I’ve been watching the packets of data fly in and out of my computer’s network card and I’m surprised how much unsolicited traffic there is. From my observation, the biggest consumer of those packets is Google.
Here are some things you can do to keep Firefox from sending too much information to Google. Break the tie between Firefox and Google.
1. Unblock “attack sites” and “forgeries”. Where does this list of blocked sites automatically come from? Google! I wasn’t aware until today that Firefox was so cozy with Google. It’s like Firefox comes bundled with Google now. Firefox sends data to Google with most of us not realizing it. I thought Firefox was independent from corporations, but guess I was wrong. It’s integrated with one of the world’s most powerful companies: Google. [I learned about this issue from here: source.]
One choice we can make is to uncheck the two boxes shown below.
- Block reported attack sites
- Block reported web forgeries
Some people have reported problems with slow-downs and crashes when these are options are checked, so it might even be a performance enhancer to uncheck them. Source: ubuntuforums.org.
Disadvantages to Blocking Sites
One question I have about this black list of “attack sites” is: How is this determined? Who gets to decide which sites go on that list of blocked sites? May I take a peek at this list? Is it open and transparent? How do I know that my websites are not on that list? I see a danger with such a list.
If a website has content that someone wants censored, they might put that site on the black list. Then, any time someone attempts to visit the site, they get creeped out when they see a message telling them it is a reported “attack site”. Maybe there are terrorists in that site!!

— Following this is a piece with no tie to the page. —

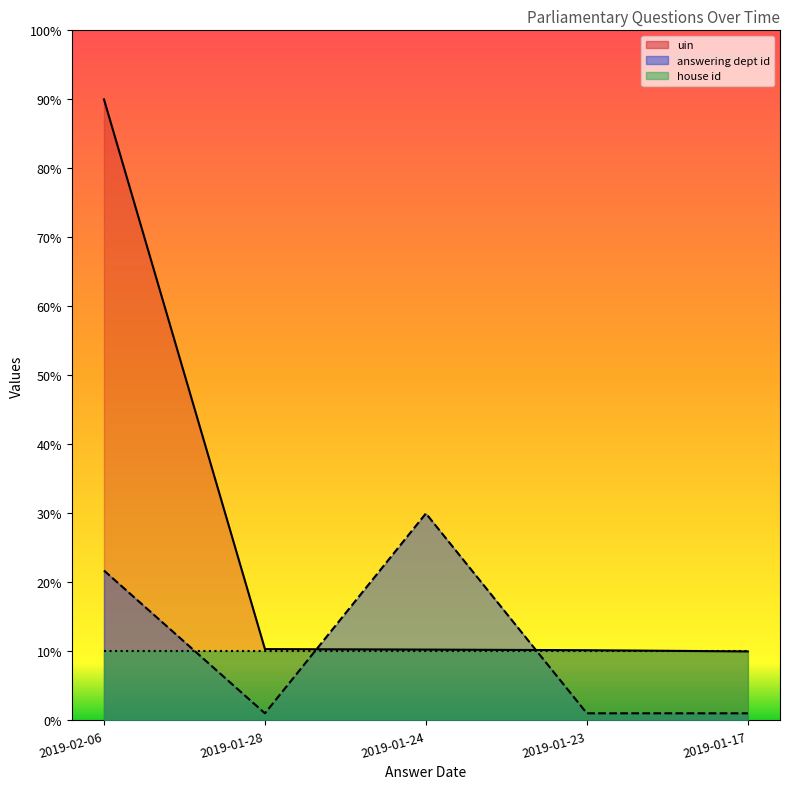

At how many categories does at least one series exceed 81?

1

If people always believe that, then the content never gets viewed and people leave it alone. Seems like a way to censor the internet. The information is there for anyone to view, but since the site is reported to be an “attack site”, no one has the balls enough to go in and look at it.
Permanent Google Cookie
Did you know that Firefox is bundled with a permanent cookie, hard-wired in, that you cannot delete, change or remove? This cookie is sent to Google automatically and frequently throughout the day. I believe that Google justifies this by saying they are giving you updates to the blocked list. The cookie is always the same. (You can see how this cookie is sent to Google using a packet sniffer program, like SmartSniff.) Google always knows your IP address and who knows what else they have. One way I found to change the cookie:
2. Reinstall Firefox.
I uninstalled Firefox, downloaded a fresh copy, and reinstalled it. Luckily, all of Firefox’s settings are saved in a separate folder and do not get destroyed during this process, so I still have all my bookmarks and add-ons working just like before the reinstallation. But now I have a new cookie that is being sent to Google.

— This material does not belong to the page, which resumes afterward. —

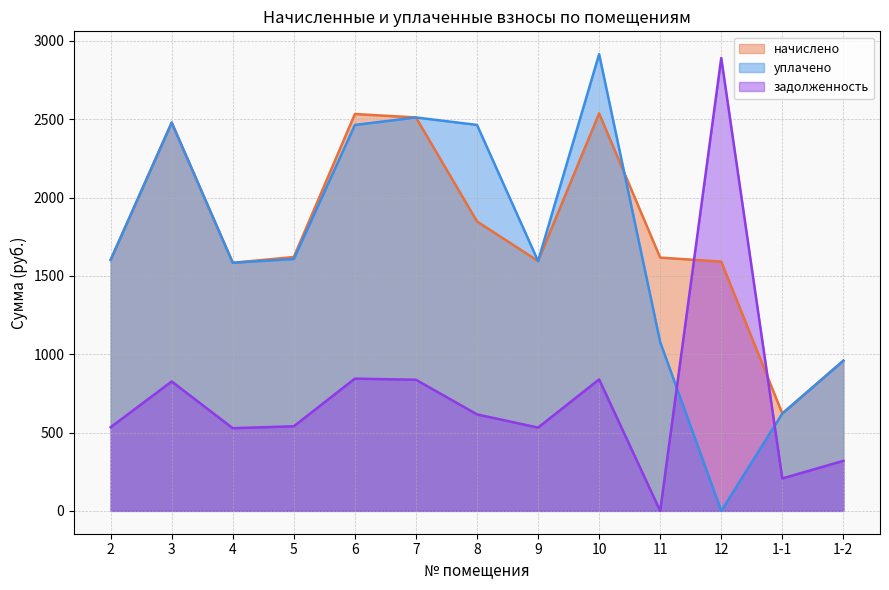

True or false: начислено has a value of 1594.7 at 9.

True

OK, back to breaking the tie between Firefox and Google…
3. Use Adblock Plus. See my previous post about this Firefox add-on.

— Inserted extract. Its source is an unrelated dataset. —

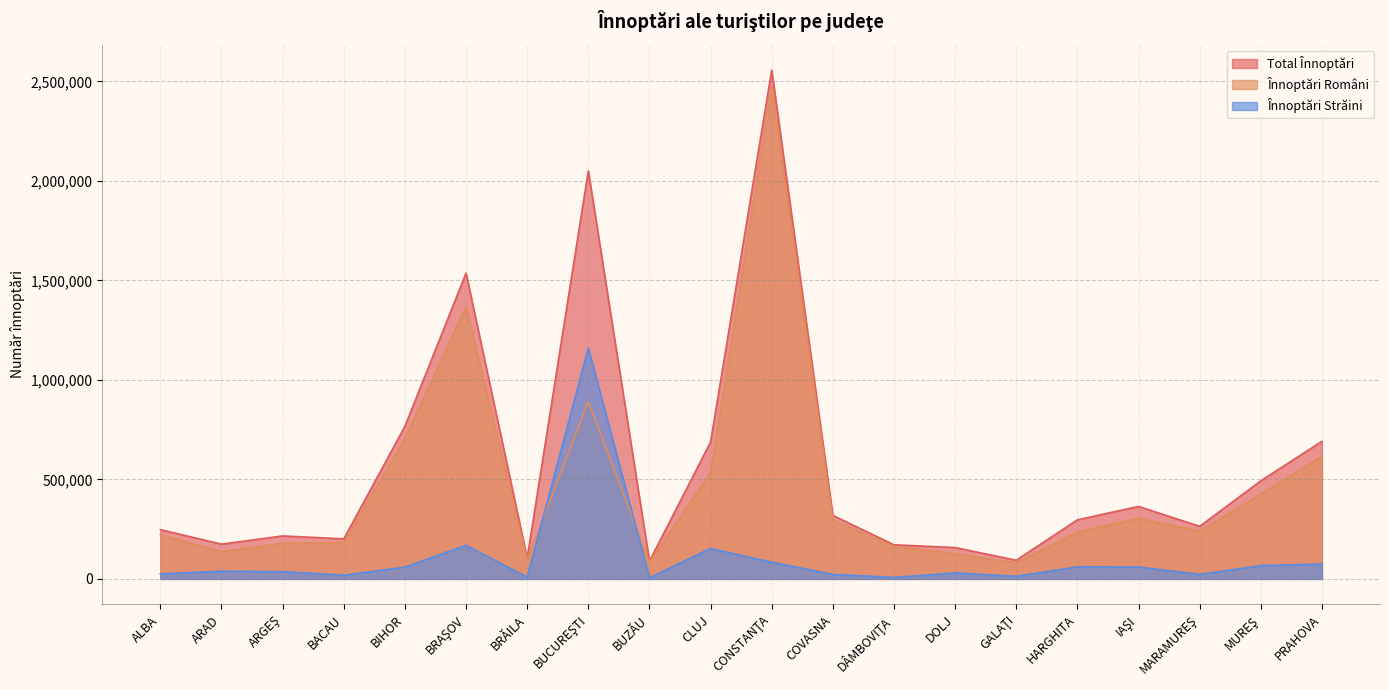

At which label does Înnoptări Străini reach its minimum?

BUZĂU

4. For additional privacy, turn off the referrer. This means when you go to a Google site (or any other site), it’s harder for them to know where you came from or what site you were at previously.
To do this, in the Firefox address bar, type in about:config.
Type this into the filter: network.http.sendRefererHeader
Double-click on the value (2 in the screenshot above). A window will pop up. Change the value to 0.
You could always go back any time and change it back to the default “2″ if you want.
Similarly, you could also set network.prefetch-next to false, which is what I did. Advantages to this are explained at: ubuntuforums.org.
I’m still not done. My computer is still connecting to Google without my consent, but now there is less of it and it’s less frequent.